Last week Josh Frydenberg “guaranteed” the royal commission’s final report would not leak while the government sat on it for three days.
About $22 million says that guarantee wasn’t worth anything.
The welter of news in Kenneth Hayne’s report has tended to overshadow what appears to be some rather obvious insider trading.
Someone, somewhere, somehow received a nod and wink on Monday morning that the banks would actually come out of the royal commission better than expected.
“Front running” is the market euphemism for what happened next.
“Any alternate explanation is fanciful,” a fund manager wrote to me.
“With the banks down a quarter per cent, some trader looked out the window at 11am and noticed it was all sunny and cheerful and decided to buy a half billion dollars worth of the major banks ahead of the report into their own malfeasance. I don’t think so.”
That half-billion plunge at 11am was worth a quick $22 million profit on Tuesday morning.
Interestingly, AMP was not part of the 11am action. AMP shares didn’t get their sudden ramp up until 3.15 pm.
It appears the leak that the banks would be fine didn’t initially extend to AMP. The necessary nod there was that vertical integration of wealth management would be allowed to continue, against most observers’ expectations – and certainly mine.
The preservation of vertical integration – allowing an institution to own financial advisers, the investment platform they use and provide products for them to sell – seemed to me to be dead for all money.
It looked like three of the four big banks thought so too, as they sold out of the adviser business, leaving only Westpac and AMP as the two sticklers for the old structure that itself played a major role in creating the royal commission.
The inherent conflicts of the model are obvious, or so I would have thought. What’s the point of a product manufacturer owning financial adviser businesses if those adviser businesses don’t push the house product?
The outrageous “shadow shopping” of AMP by ASIC demonstrated the obvious outcome of vertical integration a dozen years ago – and nothing was done about it. ASIC chiefs, AMP CEOs and chairmen all happily came and went without changing the system – until the royal commission put a rocket up ASIC and AMP.
After the subsequent AMP board clean-out, the company appointed former CBA CEO David Murray as its new chairman.

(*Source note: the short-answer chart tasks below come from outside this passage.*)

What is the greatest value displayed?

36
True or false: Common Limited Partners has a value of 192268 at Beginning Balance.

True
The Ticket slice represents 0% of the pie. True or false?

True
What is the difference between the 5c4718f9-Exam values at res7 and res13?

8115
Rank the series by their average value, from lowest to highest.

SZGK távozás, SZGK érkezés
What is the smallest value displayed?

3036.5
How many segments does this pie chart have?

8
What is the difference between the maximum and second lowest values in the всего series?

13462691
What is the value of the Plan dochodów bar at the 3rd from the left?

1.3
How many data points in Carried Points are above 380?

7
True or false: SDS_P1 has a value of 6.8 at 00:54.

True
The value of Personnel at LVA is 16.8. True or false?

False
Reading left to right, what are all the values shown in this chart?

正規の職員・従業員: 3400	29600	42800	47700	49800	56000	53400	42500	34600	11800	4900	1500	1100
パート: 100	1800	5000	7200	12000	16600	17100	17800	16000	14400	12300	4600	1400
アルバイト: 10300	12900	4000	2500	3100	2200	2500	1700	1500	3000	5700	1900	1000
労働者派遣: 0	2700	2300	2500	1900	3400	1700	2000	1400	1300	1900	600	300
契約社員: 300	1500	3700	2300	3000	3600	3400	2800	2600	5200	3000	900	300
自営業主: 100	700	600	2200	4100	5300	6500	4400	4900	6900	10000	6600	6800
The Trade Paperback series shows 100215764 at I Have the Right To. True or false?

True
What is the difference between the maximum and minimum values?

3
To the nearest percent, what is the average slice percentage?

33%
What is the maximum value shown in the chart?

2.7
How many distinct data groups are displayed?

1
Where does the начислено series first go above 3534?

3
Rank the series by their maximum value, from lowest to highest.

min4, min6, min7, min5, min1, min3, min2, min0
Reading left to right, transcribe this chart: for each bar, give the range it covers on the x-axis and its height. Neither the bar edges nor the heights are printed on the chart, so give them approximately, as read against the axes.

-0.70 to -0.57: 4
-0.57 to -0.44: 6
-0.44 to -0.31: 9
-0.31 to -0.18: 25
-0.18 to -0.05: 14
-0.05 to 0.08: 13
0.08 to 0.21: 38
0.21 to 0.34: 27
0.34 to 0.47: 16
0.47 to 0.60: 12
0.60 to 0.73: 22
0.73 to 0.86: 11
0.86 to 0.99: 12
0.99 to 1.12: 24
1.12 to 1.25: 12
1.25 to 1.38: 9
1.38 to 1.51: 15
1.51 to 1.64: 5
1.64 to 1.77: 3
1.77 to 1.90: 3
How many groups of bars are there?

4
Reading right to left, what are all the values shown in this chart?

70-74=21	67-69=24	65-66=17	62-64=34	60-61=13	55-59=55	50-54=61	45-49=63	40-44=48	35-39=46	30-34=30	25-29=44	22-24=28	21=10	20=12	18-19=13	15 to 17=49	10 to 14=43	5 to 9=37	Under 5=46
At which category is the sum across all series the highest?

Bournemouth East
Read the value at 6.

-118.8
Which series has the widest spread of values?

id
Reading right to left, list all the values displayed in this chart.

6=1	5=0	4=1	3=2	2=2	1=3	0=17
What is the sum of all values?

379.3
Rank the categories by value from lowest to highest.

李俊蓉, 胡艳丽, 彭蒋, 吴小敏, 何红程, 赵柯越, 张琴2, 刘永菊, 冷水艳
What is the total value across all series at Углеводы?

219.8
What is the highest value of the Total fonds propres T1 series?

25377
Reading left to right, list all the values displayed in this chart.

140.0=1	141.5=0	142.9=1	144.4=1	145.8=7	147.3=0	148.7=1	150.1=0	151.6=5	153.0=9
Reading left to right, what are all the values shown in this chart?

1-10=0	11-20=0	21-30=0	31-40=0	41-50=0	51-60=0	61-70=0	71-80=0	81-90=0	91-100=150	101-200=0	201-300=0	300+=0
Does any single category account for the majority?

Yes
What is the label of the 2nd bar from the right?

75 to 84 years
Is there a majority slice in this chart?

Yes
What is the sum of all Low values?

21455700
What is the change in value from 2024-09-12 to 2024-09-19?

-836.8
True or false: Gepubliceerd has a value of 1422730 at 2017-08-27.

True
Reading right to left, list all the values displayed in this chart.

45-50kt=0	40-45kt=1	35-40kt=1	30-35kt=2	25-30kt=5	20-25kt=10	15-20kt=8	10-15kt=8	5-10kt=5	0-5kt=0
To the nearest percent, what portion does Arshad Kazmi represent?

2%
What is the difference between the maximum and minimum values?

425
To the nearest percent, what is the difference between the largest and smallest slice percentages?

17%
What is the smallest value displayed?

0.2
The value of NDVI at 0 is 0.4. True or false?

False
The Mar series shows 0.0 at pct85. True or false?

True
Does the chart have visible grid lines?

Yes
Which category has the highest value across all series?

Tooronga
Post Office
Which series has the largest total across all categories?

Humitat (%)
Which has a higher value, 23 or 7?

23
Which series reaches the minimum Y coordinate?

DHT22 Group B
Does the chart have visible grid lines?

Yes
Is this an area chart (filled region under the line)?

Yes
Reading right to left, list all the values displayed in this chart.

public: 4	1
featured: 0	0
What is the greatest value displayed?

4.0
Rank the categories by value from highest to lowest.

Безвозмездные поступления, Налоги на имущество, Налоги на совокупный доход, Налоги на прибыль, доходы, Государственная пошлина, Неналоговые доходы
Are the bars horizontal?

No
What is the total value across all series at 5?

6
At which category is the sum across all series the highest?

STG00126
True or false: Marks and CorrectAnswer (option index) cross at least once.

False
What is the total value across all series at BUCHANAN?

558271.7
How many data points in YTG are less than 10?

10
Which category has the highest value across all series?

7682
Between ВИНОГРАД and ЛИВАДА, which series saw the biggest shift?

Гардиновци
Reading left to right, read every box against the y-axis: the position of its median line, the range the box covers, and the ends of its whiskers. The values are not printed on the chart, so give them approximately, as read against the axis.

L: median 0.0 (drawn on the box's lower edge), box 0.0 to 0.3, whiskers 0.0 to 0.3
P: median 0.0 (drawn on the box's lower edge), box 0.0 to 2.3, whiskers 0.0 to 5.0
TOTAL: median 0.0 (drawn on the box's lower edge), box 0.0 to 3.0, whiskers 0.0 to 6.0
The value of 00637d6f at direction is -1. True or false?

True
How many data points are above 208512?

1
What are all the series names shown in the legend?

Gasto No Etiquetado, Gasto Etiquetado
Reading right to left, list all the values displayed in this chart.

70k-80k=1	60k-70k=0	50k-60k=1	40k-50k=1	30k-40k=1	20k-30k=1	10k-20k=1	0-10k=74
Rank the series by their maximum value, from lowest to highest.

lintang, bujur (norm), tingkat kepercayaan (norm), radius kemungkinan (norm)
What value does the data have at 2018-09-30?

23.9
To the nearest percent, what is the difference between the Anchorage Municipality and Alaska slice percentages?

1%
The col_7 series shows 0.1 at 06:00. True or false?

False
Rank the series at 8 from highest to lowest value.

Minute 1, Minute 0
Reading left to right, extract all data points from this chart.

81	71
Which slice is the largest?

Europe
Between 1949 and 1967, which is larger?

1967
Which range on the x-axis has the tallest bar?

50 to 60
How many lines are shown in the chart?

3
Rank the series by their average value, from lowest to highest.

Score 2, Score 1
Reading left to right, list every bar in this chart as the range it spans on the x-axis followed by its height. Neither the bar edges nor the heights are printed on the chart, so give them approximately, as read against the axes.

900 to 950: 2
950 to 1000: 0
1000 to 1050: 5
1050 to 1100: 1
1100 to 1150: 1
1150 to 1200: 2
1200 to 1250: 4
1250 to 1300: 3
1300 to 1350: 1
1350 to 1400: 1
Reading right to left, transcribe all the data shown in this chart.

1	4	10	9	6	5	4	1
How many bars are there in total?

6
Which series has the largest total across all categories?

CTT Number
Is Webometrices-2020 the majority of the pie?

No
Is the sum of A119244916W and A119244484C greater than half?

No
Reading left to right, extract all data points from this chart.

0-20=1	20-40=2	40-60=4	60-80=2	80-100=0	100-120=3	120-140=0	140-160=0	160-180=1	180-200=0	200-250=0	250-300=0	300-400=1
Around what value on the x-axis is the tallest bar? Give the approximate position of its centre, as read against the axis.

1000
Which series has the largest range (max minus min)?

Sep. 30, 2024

Mr Murray built the Commonwealth Bank’s vertically integrated wealth management business. Unsurprisingly, he remains an unrepentant fan of the structure despite all that has unfolded.
In the financial system inquiry that Mr Murray chaired, the problems of vertical integration were canvassed in the interim report, but disappeared from the final.
In the end, the royal commission brought the argument that it would be too “disruptive” to ban vertical integration – despite the acknowledged conflicts.
So who knew what was in that final report? On Monday night’s 7.30 Report, Leigh Sales asked Treasurer Josh Frydenberg a question related to the trading.
LEIGH SALES: Around 11 this morning bank shares across the board rose about 1 per cent and they closed at around that level, too. Did the banks get a briefing this morning on what the report contained, so they knew what to expect?
JOSH FRYDENBERG: Absolutely not. There was a lock-up and there were security guards around Parliament House. There was obviously Treasury officials and it was very, very closely monitored. The only people who were allowed into the lock-up were stakeholders and, when it came to the banking industry, it was by their representative body and, of course, senior journalists, including from our ABC.
The question only covered one aspect of the apparent leak, that the banks weren’t specifically briefed. He was not asked if he thought it had leaked or what action he would take to try to discover who leaked and how.
Plenty of people in the government knew the banks and AMP were escaping relatively lightly. The recommendation to whack mortgage brokers, in particular, will be worth hundreds of millions of dollars to the banks if it is implemented.
So who wants to start a class action about the value of Treasurer Frydenberg’s guarantee?